• [What to produce] Reproduce, word for word, the stretch of the blog post below from "Time to make" through "doo this morning.".

• [Source text]
Friday, January 30, 2009

Time to make the donuts.

The wife's grandmother is a big fan of éclairs. I happen to know how to make éclairs, and since her birthday is today I decided to make up a batch. The problem is that baking is a precise endeavor that requires the use of ingredients that are inconsistent. It took me a while to get my pate a choux dialed in, combine that with making pastry cream from scratch, and I was up late last night. Factor in tasting each piece to make sure things are right (don't snicker it really is the only way to know how your product is turning out) and eating a few too many of the 'failures' I feel like re-heated doggie doo this morning.

Training last night:
1x hang clean 5x front squats (1 second pause in the hole)
About halfway through this my hips let me know that they hate me. My right hip told me outright, my left.. we he just gave me the finger when he thought my back was turned. The good news is in spite of their protesting, they are gaining in stability and mobility. The fact that I can deadlift 485 and can only free squat 135, is really something that is past due fixing.

full clean, and jerk:
worked up to 185 (mostly for fun)

Military press:
5x5 at 135

1a Kneeling cable rows:
4x5/5 at 130

done and done.


chattycha said...

[Records of where elements appear]
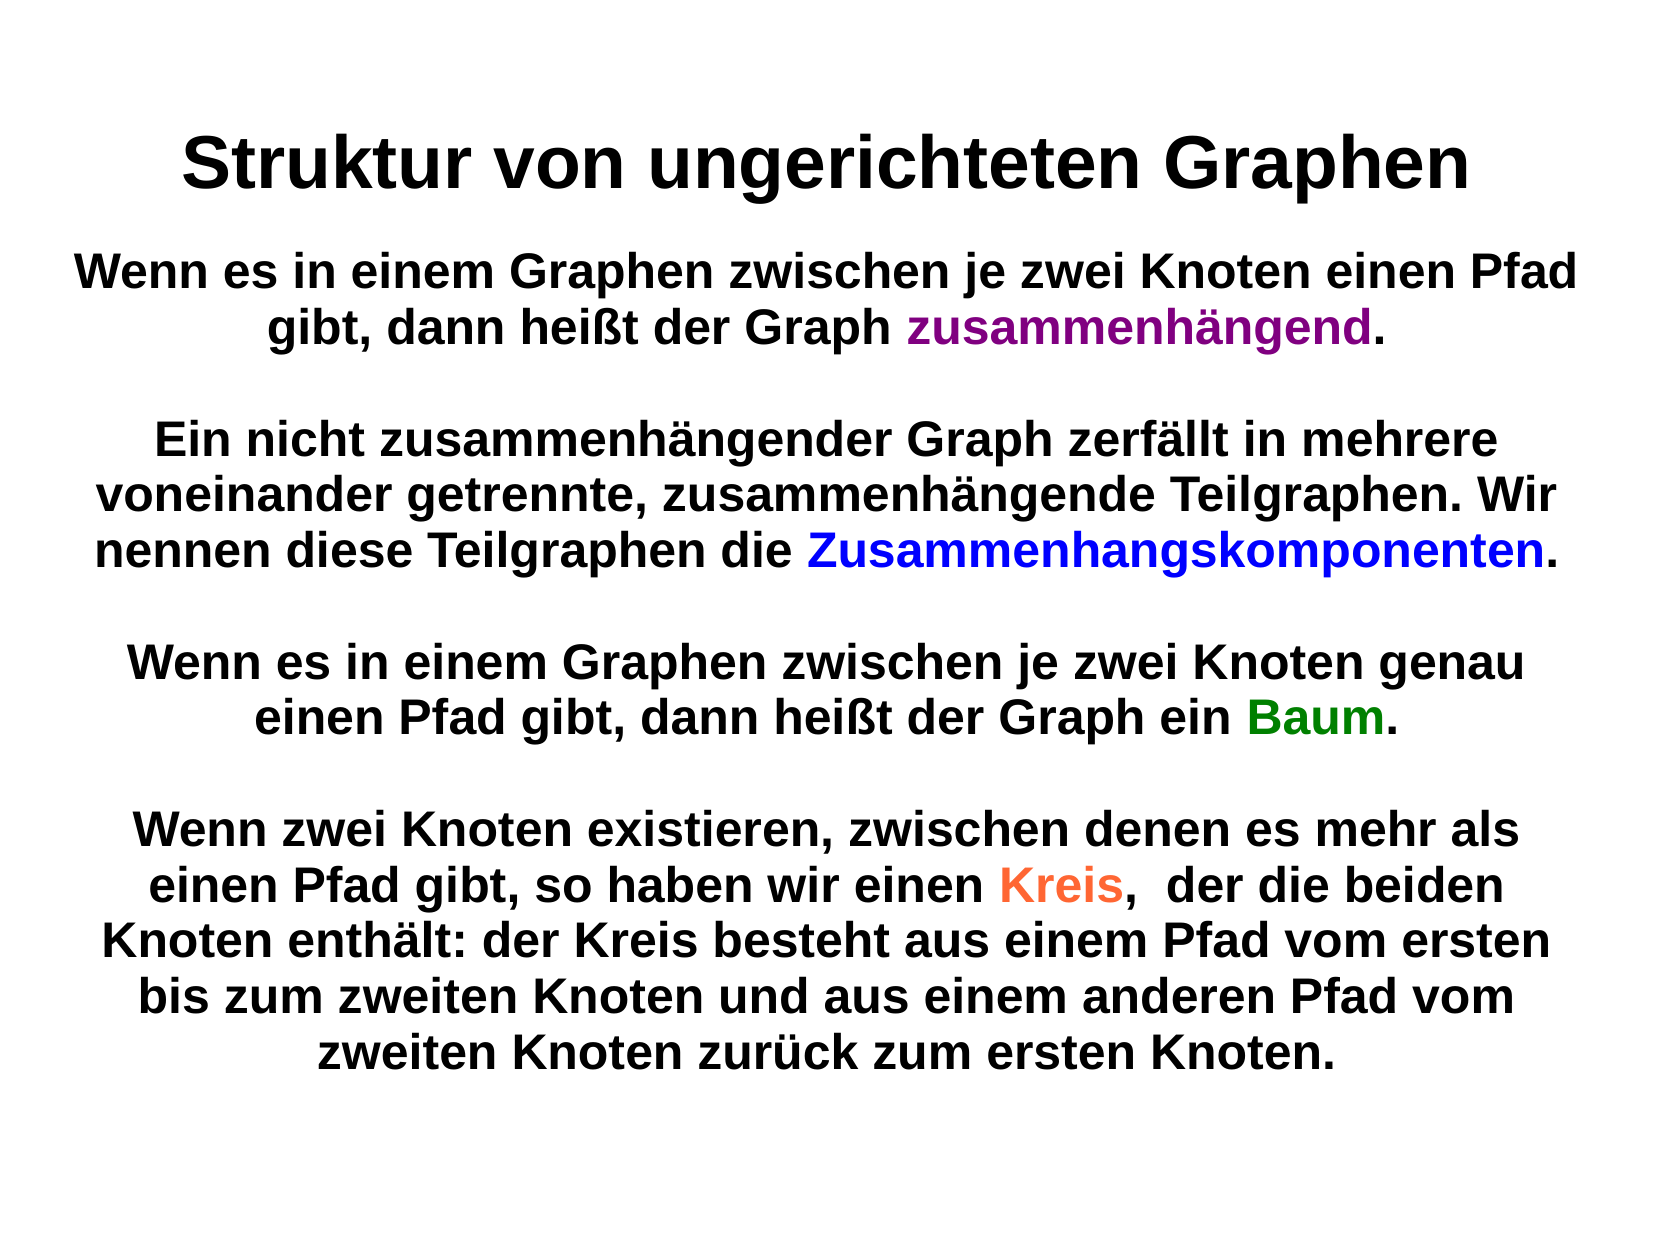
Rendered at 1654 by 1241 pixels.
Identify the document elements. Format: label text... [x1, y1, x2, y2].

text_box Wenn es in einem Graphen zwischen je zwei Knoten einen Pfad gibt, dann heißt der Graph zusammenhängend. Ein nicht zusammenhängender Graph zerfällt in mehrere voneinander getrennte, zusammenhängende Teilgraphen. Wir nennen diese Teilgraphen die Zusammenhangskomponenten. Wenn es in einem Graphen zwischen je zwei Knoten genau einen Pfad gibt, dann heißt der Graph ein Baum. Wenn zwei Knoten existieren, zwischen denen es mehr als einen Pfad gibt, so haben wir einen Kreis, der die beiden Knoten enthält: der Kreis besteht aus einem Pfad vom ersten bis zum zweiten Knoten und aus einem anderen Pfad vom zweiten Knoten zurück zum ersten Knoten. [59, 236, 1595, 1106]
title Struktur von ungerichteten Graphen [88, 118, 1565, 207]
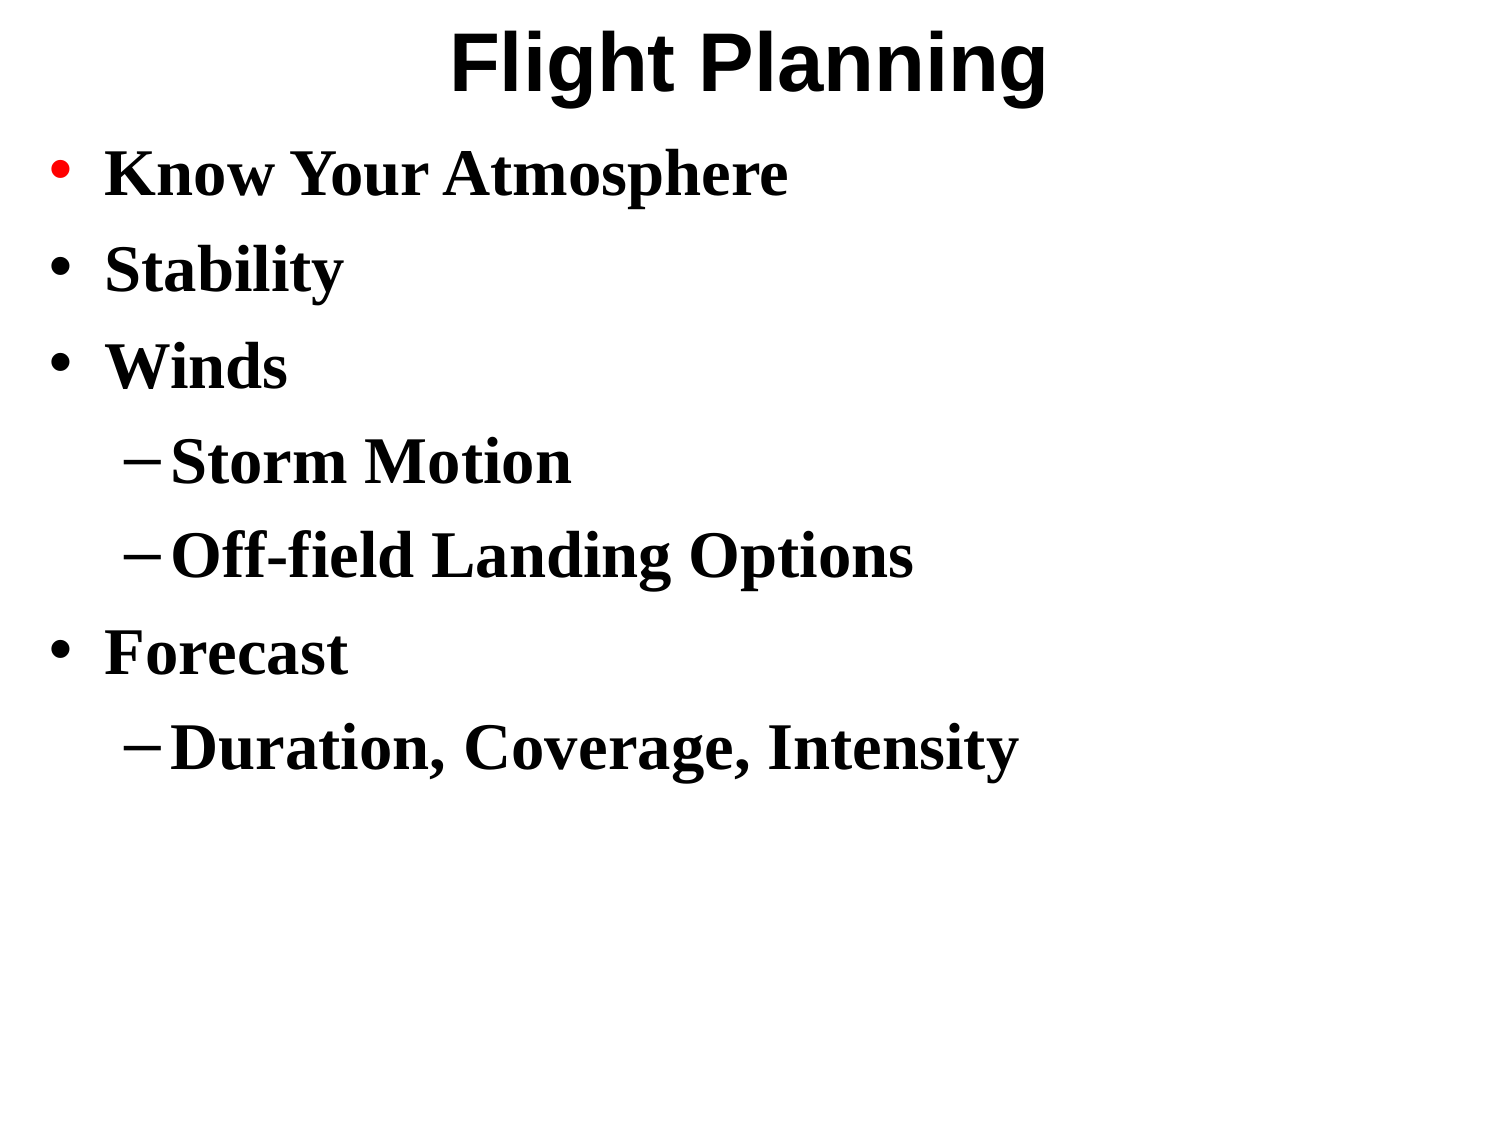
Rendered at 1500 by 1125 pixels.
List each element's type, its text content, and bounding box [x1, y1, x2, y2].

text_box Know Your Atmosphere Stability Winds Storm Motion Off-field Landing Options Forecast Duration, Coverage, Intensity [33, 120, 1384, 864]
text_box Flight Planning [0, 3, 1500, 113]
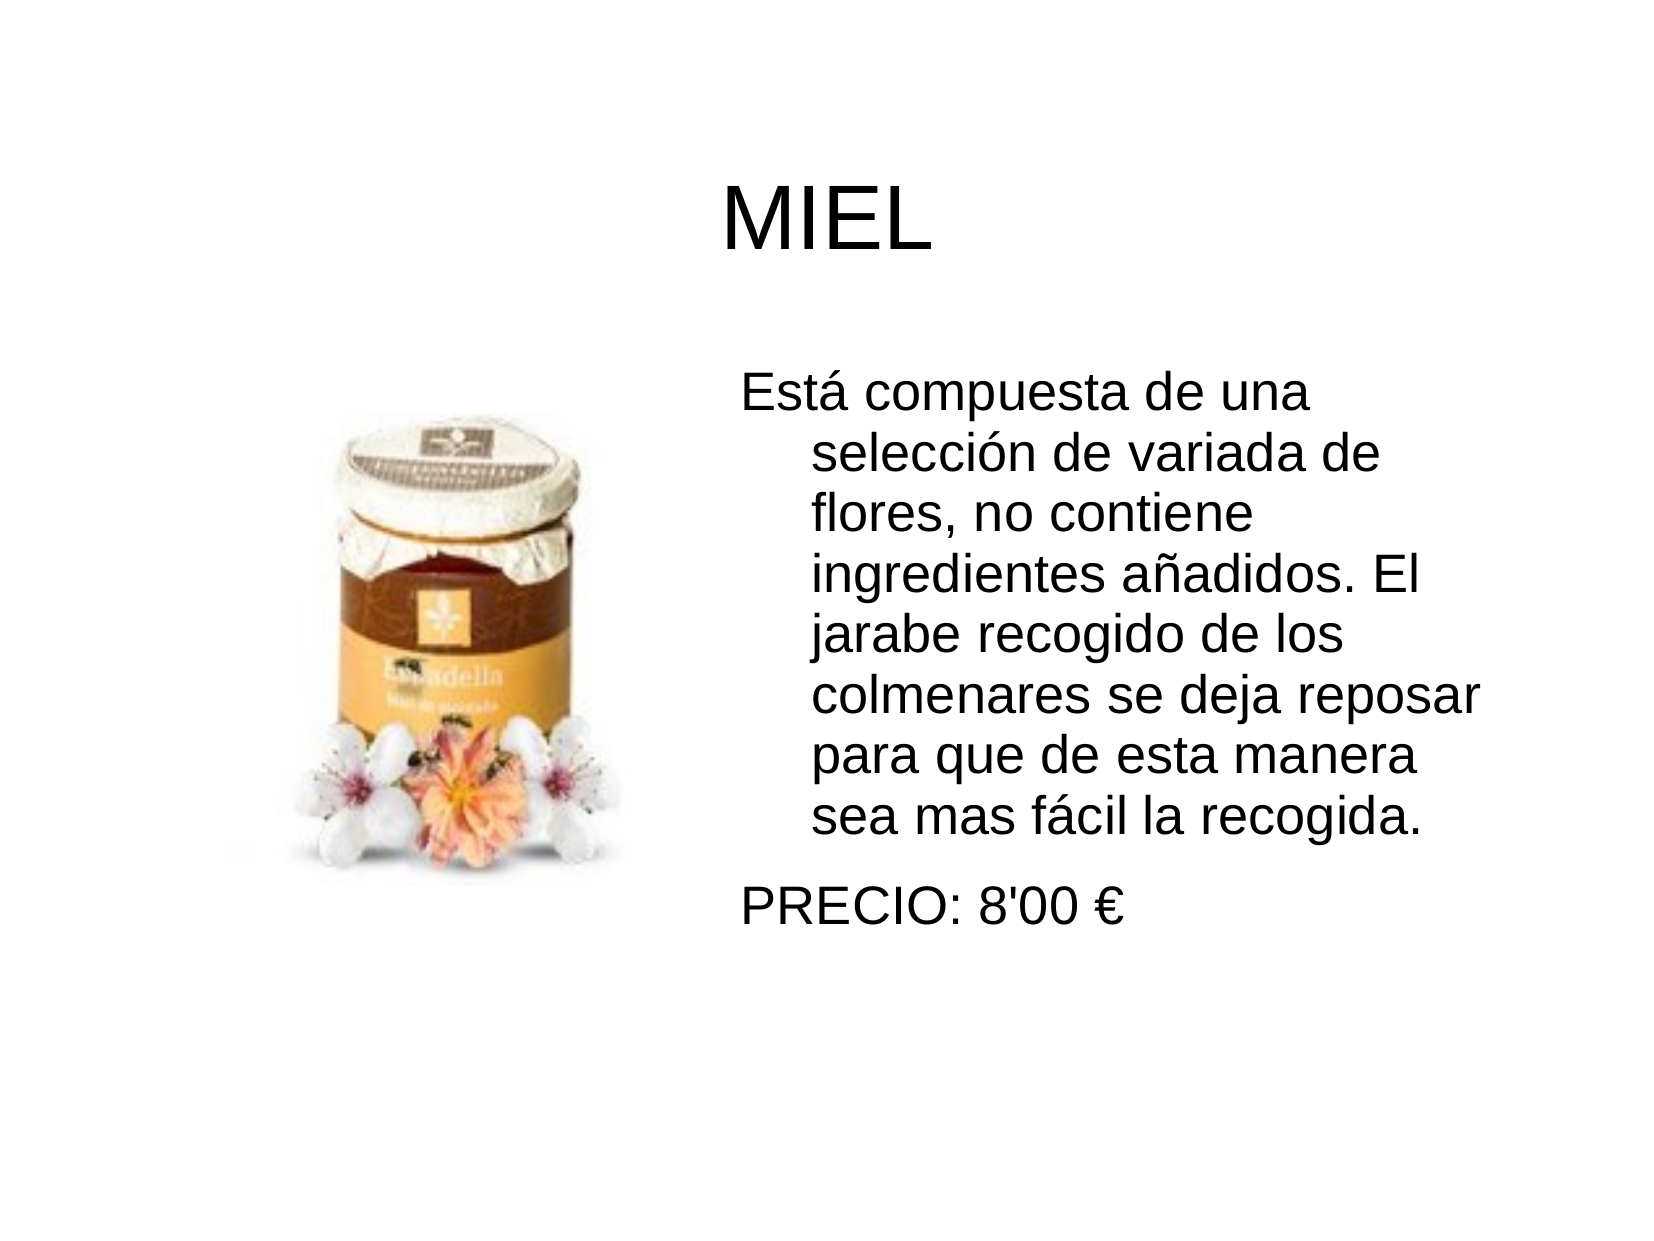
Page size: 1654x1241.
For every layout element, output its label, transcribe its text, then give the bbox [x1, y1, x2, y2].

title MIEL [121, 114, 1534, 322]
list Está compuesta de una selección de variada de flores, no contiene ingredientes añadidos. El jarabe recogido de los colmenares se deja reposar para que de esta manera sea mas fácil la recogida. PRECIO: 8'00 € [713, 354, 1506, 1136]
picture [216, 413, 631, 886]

• [In response]
Time to make the donuts.

The wife's grandmother is a big fan of éclairs. I happen to know how to make éclairs, and since her birthday is today I decided to make up a batch. The problem is that baking is a precise endeavor that requires the use of ingredients that are inconsistent. It took me a while to get my pate a choux dialed in, combine that with making pastry cream from scratch, and I was up late last night. Factor in tasting each piece to make sure things are right (don't snicker it really is the only way to know how your product is turning out) and eating a few too many of the 'failures' I feel like re-heated doggie doo this morning.